Dès l’entrée du passage, il éprouva des voluptés cuisantes. La marchande de bijoux faux était assise juste en face de la porte de l’allée. Il lui fallut attendre qu’elle fût occupée, qu’une jeune ouvrière vînt acheter une bague ou des boucles d’oreilles de cuivre. Alors, rapidement, il entra dans l’allée; il monta l’escalier étroit et obscur, en s’appuyant aux murs gras d’humidité. Ses pieds heurtaient les marches de pierre; au bruit de chaque heurt, il sentait une brûlure qui lui traversait la poitrine. Une porte s’ouvrit. Sur le seuil, au milieu d’une lueur blanche, il vit Thérèse en camisole, en jupon, tout éclatante, les cheveux fortement noués derrière la tête. Elle ferma la porte, elle se pendit à son cou. Il s’échappait d’elle une odeur tiède, une odeur de linge blanc et de chair fraîchement lavée.

Laurent, étonné, trouva sa maîtresse belle. Il n’avait jamais vu cette femme. Thérèse, souple et forte, le serrait, renversant la tête en arrière, et, sur son visage, couraient des lumières ardentes, des sourires passionnés. Cette face d’amante s’était comme transfigurée; elle avait un air fou et caressant; les lèvres humides, les yeux luisants, elle rayonnait. La jeune femme, tordue et ondoyante, était belle d’une beauté étrange, toute d’emportement. On eût dit que sa figure venait de s’éclairer en dedans, que des flammes s’échappaient de sa chair. Et, autour d’elle, son sang qui brûlait, ses nerfs qui se tendaient, jetaient ainsi des effluves chauds, un air pénétrant et âcre.

Au premier baiser, elle se révéla courtisane. Son corps inassouvi se jeta éperdument dans la volupté. Elle s’éveillait comme d’un songe, elle naissait à la passion. Elle passait des bras débiles de Camille dans les bras vigoureux de Laurent, et cette approche d’un homme puissant lui donnait une brusque secousse qui la tirait du sommeil de la chair. Tous ses instincts de femme nerveuse éclatèrent avec une violence inouïe; le sang de sa mère, ce sang africain qui brûlait ses veines, se mit à couler, à battre furieusement dans son corps maigre, presque vierge encore. Elle s’étalait, elle s’offrait avec une impudeur souveraine. Et, de la tête aux pieds, de longs frissons l’agitaient.

Jamais Laurent n’avait connu une pareille femme.

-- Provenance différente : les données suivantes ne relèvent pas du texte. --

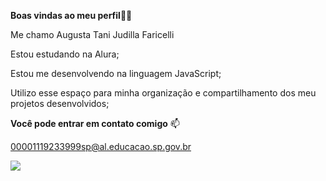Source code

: **Boas vindas ao meu perfil**💙💙

Me chamo Augusta Tani Judilla Faricelli

Estou estudando na Alura;

Estou me desenvolvendo na linguagem JavaScript;

Utilizo esse espaço para minha organização e compartilhamento dos meu projetos desenvolvidos;

**Você pode entrar em contato comigo** 📫

00001119233999sp@al.educacao.sp.gov.br

![](https://ugokawaii.com/wp-content/uploads/2023/04/hello-everyone.gif)
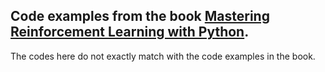 ## Code examples from the book [Mastering Reinforcement Learning with Python](https://www.amazon.com/Mastering-Reinforcement-Learning-Python-next-generation-ebook/dp/B08M3ZF7Z8).

The codes here do not exactly match with the code examples in the book.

Il resta surpris, mal à l’aise. D’ordinaire, ses maîtresses ne le recevaient pas avec une telle fougue; il était accoutumé à des baisers froids et indifférents, à des amours lasses et rassasiées. Les sanglots, les crises de Thérèse l’épouvantèrent presque, tout en irritant ses curiosités voluptueuses. Quand il quitta la jeune femme, il chancelait comme un homme ivre. Le lendemain, lorsque son calme sournois et prudent fut revenu, il se demanda s’il retournerait auprès de cette amante dont les baisers lui donnaient la fièvre. Il décida d’abord nettement qu’il resterait chez lui. Puis il eut des lâchetés. Il voulait oublier, ne plus voir Thérèse dans sa nudité, dans ses caresses douces et brutales, et toujours elle était là, implacable, tendant les bras. La souffrance physique que lui causait ce spectacle devint intolérable.

Il céda, il prit un nouveau rendez-vous, il revint au passage du Pont-Neuf.

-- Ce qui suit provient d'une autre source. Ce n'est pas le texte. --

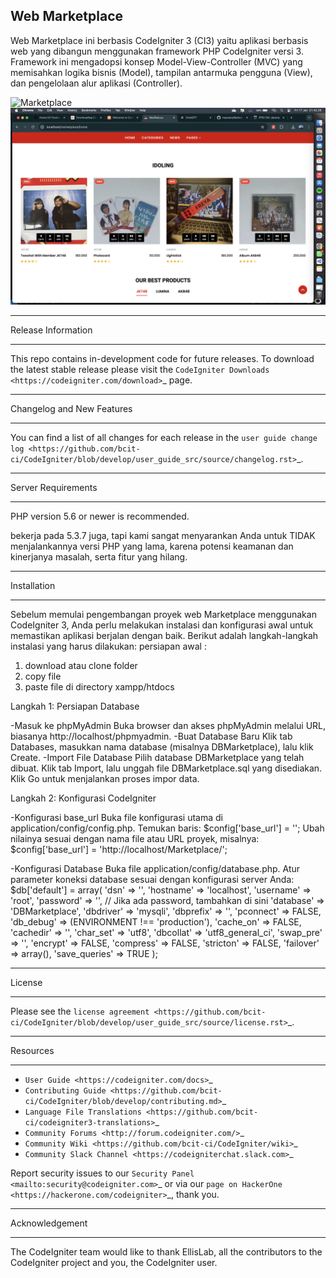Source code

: ## Web Marketplace 

Web Marketplace ini berbasis CodeIgniter 3 (CI3) yaitu aplikasi berbasis web yang dibangun menggunakan framework PHP CodeIgniter versi 3. Framework ini mengadopsi konsep Model-View-Controller (MVC) yang memisahkan logika bisnis (Model), tampilan antarmuka pengguna (View), dan pengelolaan alur aplikasi (Controller).

![Marketplace](Documentation/home.png)
![Marketplace](Documentation/home-2.png)

*******************
Release Information
*******************

This repo contains in-development code for future releases. To download the
latest stable release please visit the `CodeIgniter Downloads
<https://codeigniter.com/download>`_ page.

**************************
Changelog and New Features
**************************

You can find a list of all changes for each release in the `user
guide change log <https://github.com/bcit-ci/CodeIgniter/blob/develop/user_guide_src/source/changelog.rst>`_.

*******************
Server Requirements
*******************

PHP version 5.6 or newer is recommended.

bekerja pada 5.3.7 juga, tapi kami sangat menyarankan Anda untuk TIDAK menjalankannya
versi PHP yang lama, karena potensi keamanan dan kinerjanya
masalah, serta fitur yang hilang.

************
Installation
************

Sebelum memulai pengembangan proyek web Marketplace menggunakan CodeIgniter 3, Anda perlu melakukan instalasi dan konfigurasi awal untuk memastikan aplikasi berjalan dengan baik. Berikut adalah langkah-langkah instalasi yang harus dilakukan:
persiapan awal : 
1. download atau clone folder
2. copy file 
3. paste file di directory xampp/htdocs

Langkah 1: Persiapan Database

-Masuk ke phpMyAdmin
	Buka browser dan akses phpMyAdmin melalui URL, biasanya http://localhost/phpmyadmin.
-Buat Database Baru
	Klik tab Databases, masukkan nama database (misalnya DBMarketplace), lalu klik Create.
-Import File Database
	Pilih database DBMarketplace yang telah dibuat.
Klik tab Import, lalu unggah file DBMarketplace.sql yang disediakan.
Klik Go untuk menjalankan proses impor data.

Langkah 2: Konfigurasi CodeIgniter

-Konfigurasi base_url
	Buka file konfigurasi utama di application/config/config.php.
	Temukan baris:
	$config['base_url'] = '';
	Ubah nilainya sesuai dengan nama file atau URL proyek, misalnya:
	$config['base_url'] = 'http://localhost/Marketplace/';

-Konfigurasi Database
	Buka file application/config/database.php.
	Atur parameter koneksi database sesuai dengan konfigurasi server Anda:
	$db['default'] = array(
	    'dsn'   => '',
	    'hostname' => 'localhost',
	    'username' => 'root',
	    'password' => '', // Jika ada password, tambahkan di sini
	    'database' => 'DBMarketplace',
	    'dbdriver' => 'mysqli',
	    'dbprefix' => '',
	    'pconnect' => FALSE,
	    'db_debug' => (ENVIRONMENT !== 'production'),
	    'cache_on' => FALSE,
	    'cachedir' => '',
	    'char_set' => 'utf8',
	    'dbcollat' => 'utf8_general_ci',
	    'swap_pre' => '',
	    'encrypt' => FALSE,
	    'compress' => FALSE,
	    'stricton' => FALSE,
	    'failover' => array(),
	    'save_queries' => TRUE
	);


*******
License
*******

Please see the `license
agreement <https://github.com/bcit-ci/CodeIgniter/blob/develop/user_guide_src/source/license.rst>`_.

*********
Resources
*********

-  `User Guide <https://codeigniter.com/docs>`_
-  `Contributing Guide <https://github.com/bcit-ci/CodeIgniter/blob/develop/contributing.md>`_
-  `Language File Translations <https://github.com/bcit-ci/codeigniter3-translations>`_
-  `Community Forums <http://forum.codeigniter.com/>`_
-  `Community Wiki <https://github.com/bcit-ci/CodeIgniter/wiki>`_
-  `Community Slack Channel <https://codeigniterchat.slack.com>`_

Report security issues to our `Security Panel <mailto:security@codeigniter.com>`_
or via our `page on HackerOne <https://hackerone.com/codeigniter>`_, thank you.

***************
Acknowledgement
***************

The CodeIgniter team would like to thank EllisLab, all the
contributors to the CodeIgniter project and you, the CodeIgniter user.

À partir de ce jour Thérèse entra dans sa vie. Il ne l’acceptait pas encore, mais il la subissait. Il avait des heures d’effrois, des moments de prudence et, en somme, cette liaison le secouait désagréablement; mais ses peurs, ses malaises tombaient devant ses désirs. Les rendez-vous se suivirent, se multiplièrent.

Thérèse n’avait pas de ces doutes. Elle se livrait sans ménagement, allant droit où la poussait la passion. Cette femme que les circonstances avait pliée et qui se redressait enfin, mettait à nu son être entier, expliquait sa vie.

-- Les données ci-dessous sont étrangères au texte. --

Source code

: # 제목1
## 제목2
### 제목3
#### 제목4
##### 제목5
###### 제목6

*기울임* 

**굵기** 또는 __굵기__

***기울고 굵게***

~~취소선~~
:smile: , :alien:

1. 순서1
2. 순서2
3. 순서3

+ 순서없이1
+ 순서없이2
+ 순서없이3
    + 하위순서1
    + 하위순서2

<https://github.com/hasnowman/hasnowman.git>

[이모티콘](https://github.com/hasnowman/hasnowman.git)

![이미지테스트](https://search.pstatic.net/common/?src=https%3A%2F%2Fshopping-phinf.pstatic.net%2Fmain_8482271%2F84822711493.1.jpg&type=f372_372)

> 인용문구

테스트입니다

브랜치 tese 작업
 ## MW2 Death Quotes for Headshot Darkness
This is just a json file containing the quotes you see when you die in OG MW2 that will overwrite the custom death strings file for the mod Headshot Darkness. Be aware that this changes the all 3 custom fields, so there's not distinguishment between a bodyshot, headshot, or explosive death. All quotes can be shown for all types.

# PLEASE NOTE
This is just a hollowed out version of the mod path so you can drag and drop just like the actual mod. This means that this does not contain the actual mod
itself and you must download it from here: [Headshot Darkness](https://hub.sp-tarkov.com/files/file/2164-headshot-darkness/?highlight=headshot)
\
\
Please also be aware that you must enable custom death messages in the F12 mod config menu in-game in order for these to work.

Parfois elle passait ses bras au cou de Laurent, elle se traînait sur sa poitrine, et, d’une voix encore haletante:

«Oh! si tu savais combien j’ai souffert! J’ai été élevée dans l’humidité tiède de la chambre d’un malade. Je couchais avec Camille; la nuit je m’éloignais de lui écœurée par l’odeur fade de son corps. Il était méchant et entêté; il ne voulait pas prendre les médicaments que je refusais de partager avec lui; pour plaire à ma tante, je devais prendre toutes les drogues. Je ne sais pas comment je ne suis pas morte… Ils m’ont rendue laide, mon pauvre ami, ils m’ont volé tout ce que j’avais, et tu ne peux m’aimer comme je t’aime.»